There was a knock on the door. Confused and embarrassed, as if they were not married, Trina scrambled off McTeague’s lap, hastening to light the lamp, whispering, “Put on your coat, Mac, and smooth your hair,” and making gestures for him to put the beer bottles out of sight. She opened the door and uttered an exclamation.

“Why, Cousin Mark!” she said. McTeague glared at him, struck speechless, confused beyond expression. Marcus Schouler, perfectly at his ease, stood in the doorway, smiling with great affability.

“Say,” he remarked, “can I come in?”

Taken all aback, Trina could only answer:

“Why⁠—I suppose so. Yes, of course⁠—come in.”
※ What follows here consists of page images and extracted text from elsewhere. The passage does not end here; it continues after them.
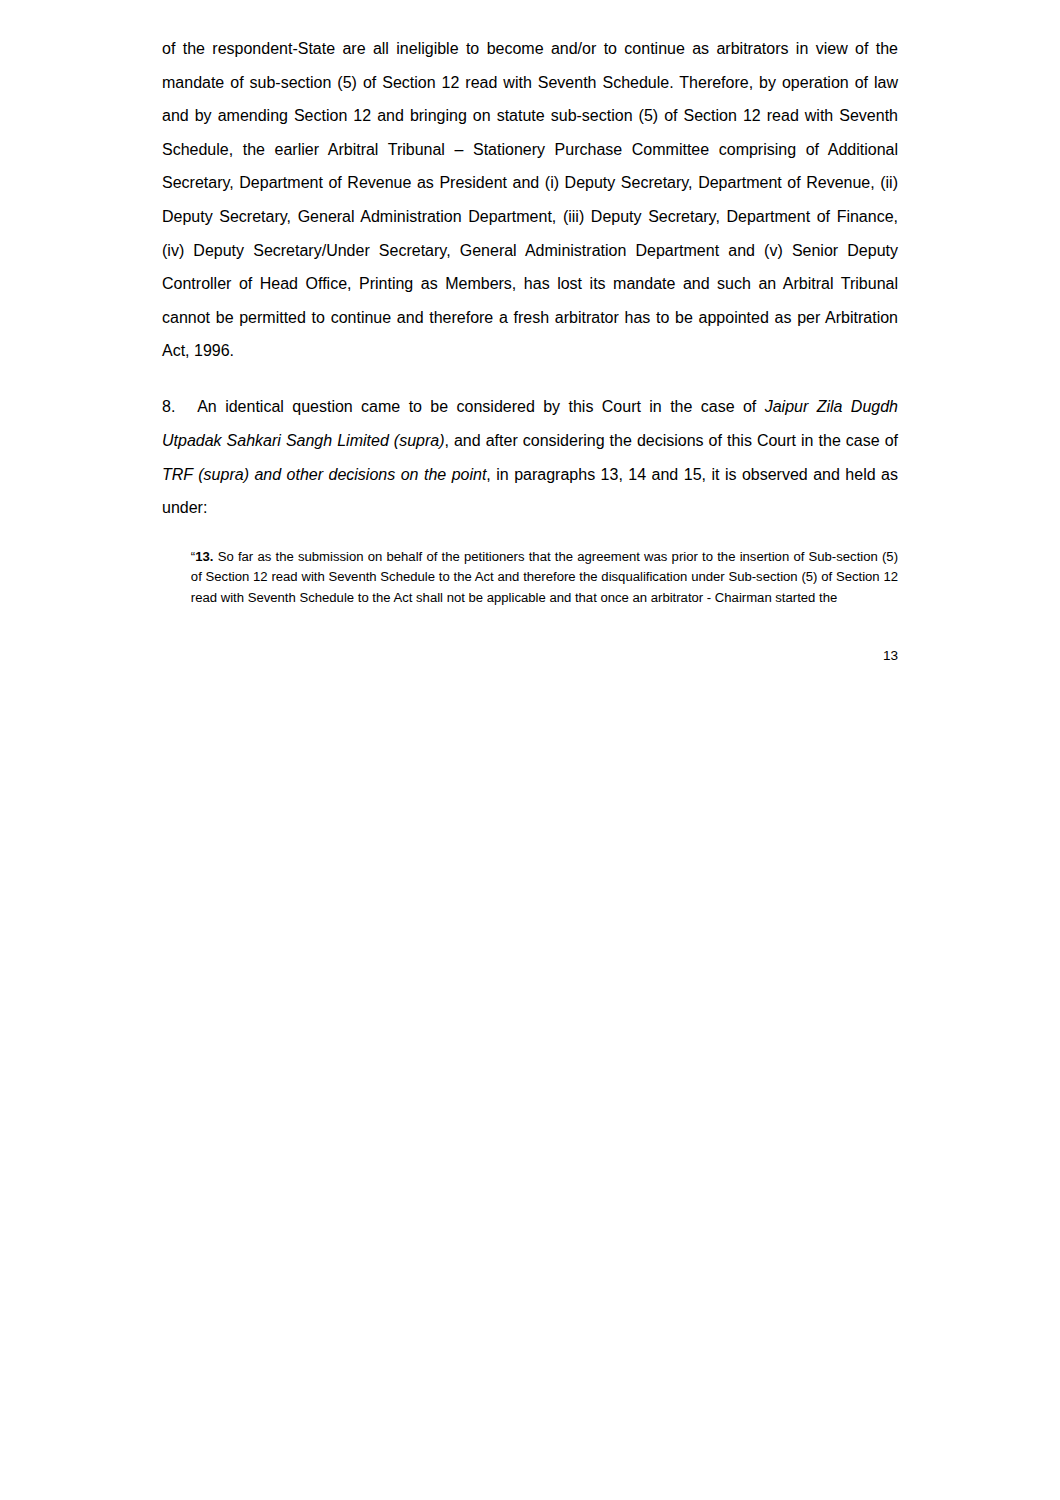of the respondent-State are all ineligible to become and/or to continue as arbitrators in view of the mandate of sub-section (5) of Section 12 read with Seventh Schedule. Therefore, by operation of law and by amending Section 12 and bringing on statute sub-section (5) of Section 12 read with Seventh Schedule, the earlier Arbitral Tribunal – Stationery Purchase Committee comprising of Additional Secretary, Department of Revenue as President and (i) Deputy Secretary, Department of Revenue, (ii) Deputy Secretary, General Administration Department, (iii) Deputy Secretary, Department of Finance, (iv) Deputy Secretary/Under Secretary, General Administration Department and (v) Senior Deputy Controller of Head Office, Printing as Members, has lost its mandate and such an Arbitral Tribunal cannot be permitted to continue and therefore a fresh arbitrator has to be appointed as per Arbitration Act, 1996.
8. An identical question came to be considered by this Court in the case of Jaipur Zila Dugdh Utpadak Sahkari Sangh Limited (supra), and after considering the decisions of this Court in the case of TRF (supra) and other decisions on the point, in paragraphs 13, 14 and 15, it is observed and held as under:
“13. So far as the submission on behalf of the petitioners that the agreement was prior to the insertion of Sub-section (5) of Section 12 read with Seventh Schedule to the Act and therefore the disqualification under Sub-section (5) of Section 12 read with Seventh Schedule to the Act shall not be applicable and that once an arbitrator - Chairman started the
13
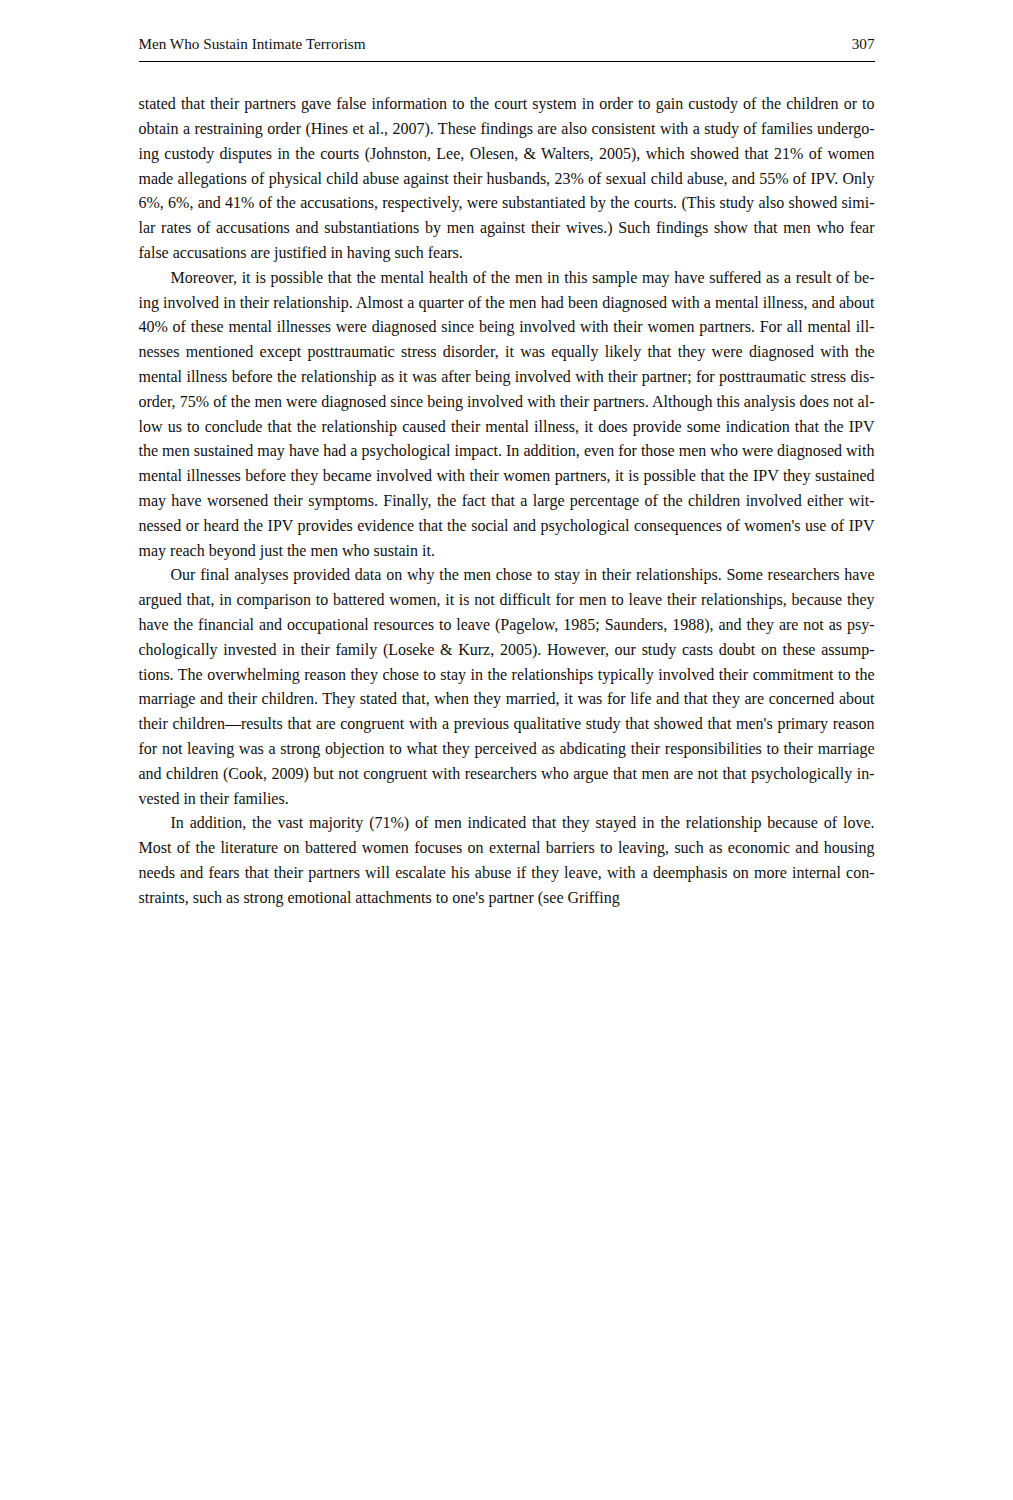Men Who Sustain Intimate Terrorism 307
stated that their partners gave false information to the court system in order to gain custody of the children or to obtain a restraining order (Hines et al., 2007). These findings are also consistent with a study of families undergoing custody disputes in the courts (Johnston, Lee, Olesen, & Walters, 2005), which showed that 21% of women made allegations of physical child abuse against their husbands, 23% of sexual child abuse, and 55% of IPV. Only 6%, 6%, and 41% of the accusations, respectively, were substantiated by the courts. (This study also showed similar rates of accusations and substantiations by men against their wives.) Such findings show that men who fear false accusations are justified in having such fears.
Moreover, it is possible that the mental health of the men in this sample may have suffered as a result of being involved in their relationship. Almost a quarter of the men had been diagnosed with a mental illness, and about 40% of these mental illnesses were diagnosed since being involved with their women partners. For all mental illnesses mentioned except posttraumatic stress disorder, it was equally likely that they were diagnosed with the mental illness before the relationship as it was after being involved with their partner; for posttraumatic stress disorder, 75% of the men were diagnosed since being involved with their partners. Although this analysis does not allow us to conclude that the relationship caused their mental illness, it does provide some indication that the IPV the men sustained may have had a psychological impact. In addition, even for those men who were diagnosed with mental illnesses before they became involved with their women partners, it is possible that the IPV they sustained may have worsened their symptoms. Finally, the fact that a large percentage of the children involved either witnessed or heard the IPV provides evidence that the social and psychological consequences of women's use of IPV may reach beyond just the men who sustain it.
Our final analyses provided data on why the men chose to stay in their relationships. Some researchers have argued that, in comparison to battered women, it is not difficult for men to leave their relationships, because they have the financial and occupational resources to leave (Pagelow, 1985; Saunders, 1988), and they are not as psychologically invested in their family (Loseke & Kurz, 2005). However, our study casts doubt on these assumptions. The overwhelming reason they chose to stay in the relationships typically involved their commitment to the marriage and their children. They stated that, when they married, it was for life and that they are concerned about their children—results that are congruent with a previous qualitative study that showed that men's primary reason for not leaving was a strong objection to what they perceived as abdicating their responsibilities to their marriage and children (Cook, 2009) but not congruent with researchers who argue that men are not that psychologically invested in their families.
In addition, the vast majority (71%) of men indicated that they stayed in the relationship because of love. Most of the literature on battered women focuses on external barriers to leaving, such as economic and housing needs and fears that their partners will escalate his abuse if they leave, with a deemphasis on more internal constraints, such as strong emotional attachments to one's partner (see Griffing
“Yes, yes, come in,” exclaimed the dentist, suddenly, speaking without thought. “Have some beer?” he added, struck with an idea.

“No, thanks, Doctor,” said Marcus, pleasantly.

McTeague and Trina were puzzled. What could it all mean? Did Marcus want to become reconciled to his enemy? “I know.” Trina said to herself. “He’s going away, and he wants to borrow some money. He won’t get a penny, not a penny.” She set her teeth together hard.

“Well,” said Marcus, “how’s business, Doctor?”

“Oh,” said McTeague, uneasily, “oh, I don’ know. I guess⁠—I guess,” he broke off in helpless embarrassment. They had all sat down by now. Marcus continued, holding his hat and his cane⁠—the black wand of ebony with the gold top presented to him by the “Improvement Club.”

“Ah!” said he, wagging his head and looking about the sitting-room, “you people have got the best fixed rooms in the whole flat. Yes, sir; you have, for a fact.” He glanced from the lithograph framed in gilt and red plush⁠—the two little girls at their prayers⁠—to the “I’m Grandpa” and “I’m Grandma” pictures, noted the clean white matting and the gay worsted tidies over the chair backs, and appeared to contemplate in ecstasy the framed photograph of McTeague and Trina in their wedding finery.

“Well, you two are pretty happy together, ain’t you?” said he, smiling good-humoredly.

“Oh, we don’t complain,” answered Trina.

“Plenty of money, lots to do, everything fine, hey?”

“We’ve got lots to do,” returned Trina, thinking to head him off, “but we’ve not got lots of money.”

But evidently Marcus wanted no money.

“Well, Cousin Trina,” he said, rubbing his knee, “I’m going away.”

“Yes, mamma wrote me; you’re going on a ranch.”

“I’m going in ranching with an English duck,” corrected Marcus. “Mr. Sieppe has fixed things. We’ll see if we can’t raise some cattle. I know a lot about horses, and he’s ranched some before⁠—this English duck. And then I’m going to keep my eye open for a political chance down there. I got some introductions from the President of the Improvement Club. I’ll work things somehow, oh, sure.”

“How long you going to be gone?” asked Trina.

Marcus stared.

“Why, I ain’t ever coming back,” he vociferated. “I’m going tomorrow, and I’m going for good. I come to say goodbye.”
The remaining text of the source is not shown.